DOCUMENT PASSAGE —
Those close to the group said the banner was intended to call attention to the refusal of the church’s leadership to permit the issue of women’s ordination to be brought up during the General Conference Session. They have also pointed out that while the denomination was cofounded by a woman, Ellen G. White in the 1840s, women are not acknowledged as eligible for the church’s formal authorisation for full ministerial service.

Elizabeth Lechleitner, reporting the world session for the Adventist News Network, stated:

The Seventh-day Adventist Church July 2 committed itself to further study the biblical theology behind the practice of ordination. The action followed a specific request for an official survey of the matter during the just-concluded General Conference session, the highest governing body of the denomination. Delegate Ray Hartwell, president of the Pennsylvania Conference, called for a church-conducted reexamination of ordination from the floor of the Georgia Dome during the session. In comments to session delegates July 2, world church general vice president Michael L. Ryan said the session Steering Committee is “committed” to bringing a comprehensive report on ordination to a church business meeting within the next five years. The report is expected to survey the biblical motivation behind the model of ordination. Ryan said adequate time is needed to deliver a thoughtful, well-researched report with input from each region.

Therefore, it is evident the church we love and serve has problems with the status and role of women that have plagued it for a very long time. Fifty-two years ago, at the marriage altar, my cherished wife revealed her attitude when she promised to “love and honour” me, but refused to permit inclusion of a promise to “obey” me. It is time for millions of women and men to similarly make public their convictions about the vexed issue of womens’ rightful place in our community of faith.

How May We Understand the History of the Problem?

Extracted records —

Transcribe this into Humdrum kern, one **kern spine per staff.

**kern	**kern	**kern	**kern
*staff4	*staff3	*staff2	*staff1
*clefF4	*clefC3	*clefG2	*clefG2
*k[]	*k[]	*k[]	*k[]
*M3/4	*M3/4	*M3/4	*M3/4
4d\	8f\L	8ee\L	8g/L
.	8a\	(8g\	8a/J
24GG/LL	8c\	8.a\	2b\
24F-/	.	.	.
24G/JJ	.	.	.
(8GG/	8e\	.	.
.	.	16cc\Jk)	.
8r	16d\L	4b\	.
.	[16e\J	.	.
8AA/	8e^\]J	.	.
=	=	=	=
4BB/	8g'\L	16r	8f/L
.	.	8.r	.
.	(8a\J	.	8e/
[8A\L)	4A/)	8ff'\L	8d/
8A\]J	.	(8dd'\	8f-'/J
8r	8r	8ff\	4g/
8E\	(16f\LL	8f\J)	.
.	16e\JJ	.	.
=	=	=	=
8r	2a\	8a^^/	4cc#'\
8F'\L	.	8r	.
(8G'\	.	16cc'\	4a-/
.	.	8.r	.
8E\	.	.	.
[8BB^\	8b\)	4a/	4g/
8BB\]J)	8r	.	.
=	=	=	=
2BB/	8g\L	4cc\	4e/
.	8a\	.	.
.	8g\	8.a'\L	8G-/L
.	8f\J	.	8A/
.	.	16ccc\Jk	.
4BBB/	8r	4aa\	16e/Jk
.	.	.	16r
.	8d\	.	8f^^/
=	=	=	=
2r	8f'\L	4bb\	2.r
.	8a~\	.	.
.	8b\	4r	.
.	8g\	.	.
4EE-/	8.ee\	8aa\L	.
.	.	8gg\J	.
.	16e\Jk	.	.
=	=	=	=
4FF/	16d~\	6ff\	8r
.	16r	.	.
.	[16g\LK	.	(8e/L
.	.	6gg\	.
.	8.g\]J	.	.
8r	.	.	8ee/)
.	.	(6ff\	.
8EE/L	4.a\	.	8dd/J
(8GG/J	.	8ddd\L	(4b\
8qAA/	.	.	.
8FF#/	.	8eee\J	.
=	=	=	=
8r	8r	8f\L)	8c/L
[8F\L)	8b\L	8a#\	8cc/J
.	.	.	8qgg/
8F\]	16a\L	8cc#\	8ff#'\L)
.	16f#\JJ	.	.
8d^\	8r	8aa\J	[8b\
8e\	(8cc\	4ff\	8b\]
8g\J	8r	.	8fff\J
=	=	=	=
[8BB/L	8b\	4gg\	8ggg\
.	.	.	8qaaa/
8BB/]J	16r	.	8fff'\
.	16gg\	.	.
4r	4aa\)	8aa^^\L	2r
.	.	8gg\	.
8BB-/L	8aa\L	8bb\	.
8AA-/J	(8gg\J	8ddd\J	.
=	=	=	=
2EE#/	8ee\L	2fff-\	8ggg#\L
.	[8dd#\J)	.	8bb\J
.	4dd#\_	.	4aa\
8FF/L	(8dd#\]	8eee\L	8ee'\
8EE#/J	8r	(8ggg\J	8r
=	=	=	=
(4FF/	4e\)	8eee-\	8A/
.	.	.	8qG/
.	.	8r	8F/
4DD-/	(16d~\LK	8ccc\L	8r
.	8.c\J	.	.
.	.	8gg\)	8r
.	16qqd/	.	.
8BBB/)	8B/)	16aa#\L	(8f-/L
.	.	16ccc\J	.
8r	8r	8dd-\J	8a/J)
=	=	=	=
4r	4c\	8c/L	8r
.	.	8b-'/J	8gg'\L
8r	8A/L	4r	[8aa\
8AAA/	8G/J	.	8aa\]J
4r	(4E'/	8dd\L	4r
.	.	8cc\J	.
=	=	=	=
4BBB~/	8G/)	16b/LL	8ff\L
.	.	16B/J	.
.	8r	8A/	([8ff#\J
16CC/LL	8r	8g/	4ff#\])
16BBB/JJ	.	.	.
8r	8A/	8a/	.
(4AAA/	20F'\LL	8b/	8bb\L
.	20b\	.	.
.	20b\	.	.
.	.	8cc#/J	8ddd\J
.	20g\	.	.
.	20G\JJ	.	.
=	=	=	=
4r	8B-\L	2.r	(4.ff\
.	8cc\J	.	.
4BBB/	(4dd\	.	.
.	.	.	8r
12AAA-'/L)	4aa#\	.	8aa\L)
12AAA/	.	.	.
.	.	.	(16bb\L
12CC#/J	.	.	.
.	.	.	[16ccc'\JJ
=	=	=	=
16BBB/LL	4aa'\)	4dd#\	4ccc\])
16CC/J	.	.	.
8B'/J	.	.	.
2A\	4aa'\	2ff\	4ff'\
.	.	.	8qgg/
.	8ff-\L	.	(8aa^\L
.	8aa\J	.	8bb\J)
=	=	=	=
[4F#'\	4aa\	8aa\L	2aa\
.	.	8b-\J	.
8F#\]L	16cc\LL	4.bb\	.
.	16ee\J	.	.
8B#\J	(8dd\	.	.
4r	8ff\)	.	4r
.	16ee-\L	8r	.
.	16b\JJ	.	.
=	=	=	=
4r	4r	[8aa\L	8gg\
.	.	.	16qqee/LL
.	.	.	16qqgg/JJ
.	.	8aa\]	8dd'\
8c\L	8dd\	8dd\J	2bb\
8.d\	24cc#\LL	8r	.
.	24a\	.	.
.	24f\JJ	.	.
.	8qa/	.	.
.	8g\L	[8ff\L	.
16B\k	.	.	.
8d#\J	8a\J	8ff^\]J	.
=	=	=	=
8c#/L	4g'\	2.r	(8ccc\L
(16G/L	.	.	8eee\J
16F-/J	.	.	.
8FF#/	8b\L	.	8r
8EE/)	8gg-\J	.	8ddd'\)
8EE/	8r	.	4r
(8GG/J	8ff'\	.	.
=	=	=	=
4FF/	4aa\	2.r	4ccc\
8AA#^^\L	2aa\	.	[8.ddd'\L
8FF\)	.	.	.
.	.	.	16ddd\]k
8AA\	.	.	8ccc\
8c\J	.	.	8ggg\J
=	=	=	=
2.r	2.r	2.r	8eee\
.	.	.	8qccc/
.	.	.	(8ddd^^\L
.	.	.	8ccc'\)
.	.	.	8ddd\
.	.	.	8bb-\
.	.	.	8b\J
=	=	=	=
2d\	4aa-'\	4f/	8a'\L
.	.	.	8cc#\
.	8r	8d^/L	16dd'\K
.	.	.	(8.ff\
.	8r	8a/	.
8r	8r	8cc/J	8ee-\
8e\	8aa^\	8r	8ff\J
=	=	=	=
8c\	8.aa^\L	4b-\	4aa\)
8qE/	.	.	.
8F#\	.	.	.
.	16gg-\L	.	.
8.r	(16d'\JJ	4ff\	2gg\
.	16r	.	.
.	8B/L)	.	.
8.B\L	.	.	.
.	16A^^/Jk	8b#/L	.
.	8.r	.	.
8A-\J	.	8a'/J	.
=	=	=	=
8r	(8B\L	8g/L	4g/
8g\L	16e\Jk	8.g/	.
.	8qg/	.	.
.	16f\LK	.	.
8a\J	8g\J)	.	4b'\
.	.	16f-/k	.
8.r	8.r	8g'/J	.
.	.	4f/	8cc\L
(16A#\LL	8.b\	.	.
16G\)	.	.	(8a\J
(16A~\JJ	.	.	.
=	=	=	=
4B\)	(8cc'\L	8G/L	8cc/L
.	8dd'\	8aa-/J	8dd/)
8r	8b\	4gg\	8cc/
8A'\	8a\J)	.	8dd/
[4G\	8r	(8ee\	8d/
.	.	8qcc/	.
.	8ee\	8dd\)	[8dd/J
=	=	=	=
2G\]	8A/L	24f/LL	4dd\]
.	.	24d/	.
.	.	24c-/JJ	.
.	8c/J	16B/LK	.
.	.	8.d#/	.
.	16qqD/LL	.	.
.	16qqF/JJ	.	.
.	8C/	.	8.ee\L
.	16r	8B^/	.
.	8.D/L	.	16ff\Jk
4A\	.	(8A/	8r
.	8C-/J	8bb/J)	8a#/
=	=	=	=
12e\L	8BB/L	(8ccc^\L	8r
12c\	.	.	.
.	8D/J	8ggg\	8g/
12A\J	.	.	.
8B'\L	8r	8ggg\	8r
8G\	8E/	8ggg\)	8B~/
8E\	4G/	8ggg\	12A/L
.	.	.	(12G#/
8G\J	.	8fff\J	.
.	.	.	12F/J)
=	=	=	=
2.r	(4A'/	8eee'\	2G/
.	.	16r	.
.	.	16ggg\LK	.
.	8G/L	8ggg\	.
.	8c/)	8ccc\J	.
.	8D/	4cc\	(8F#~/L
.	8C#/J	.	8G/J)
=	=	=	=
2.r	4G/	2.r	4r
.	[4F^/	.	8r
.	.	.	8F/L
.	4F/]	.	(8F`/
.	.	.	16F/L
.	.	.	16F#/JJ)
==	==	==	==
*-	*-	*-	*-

AIM A —
Answer these questions about the passage on women's ordination:
(i) Who cofounded the denomination, and in which decade?
(ii) Who called for a church-conducted reexamination of ordination from the floor of the Georgia Dome, and what position did he hold?
(iii) Within how many years is the session Steering Committee committed to bringing a comprehensive report on ordination to a church business meeting?
AIM B —
In the passage on women's ordination, why was the banner put up? Answer in one to three sentences.
AIM C —
Can you retype the passage on women's ordination from "Therefore, it is" up to and including "community of faith."?

SOLUTION A —
(i) Ellen G. White, in the 1840s.
(ii) Delegate Ray Hartwell, president of the Pennsylvania Conference.
(iii) Within the next five years.

SOLUTION B —
The banner was meant to call attention to the church leadership's refusal to allow the issue of women's ordination to be raised during the General Conference Session.

SOLUTION C —
Therefore, it is evident the church we love and serve has problems with the status and role of women that have plagued it for a very long time. Fifty-two years ago, at the marriage altar, my cherished wife revealed her attitude when she promised to “love and honour” me, but refused to permit inclusion of a promise to “obey” me. It is time for millions of women and men to similarly make public their convictions about the vexed issue of womens’ rightful place in our community of faith.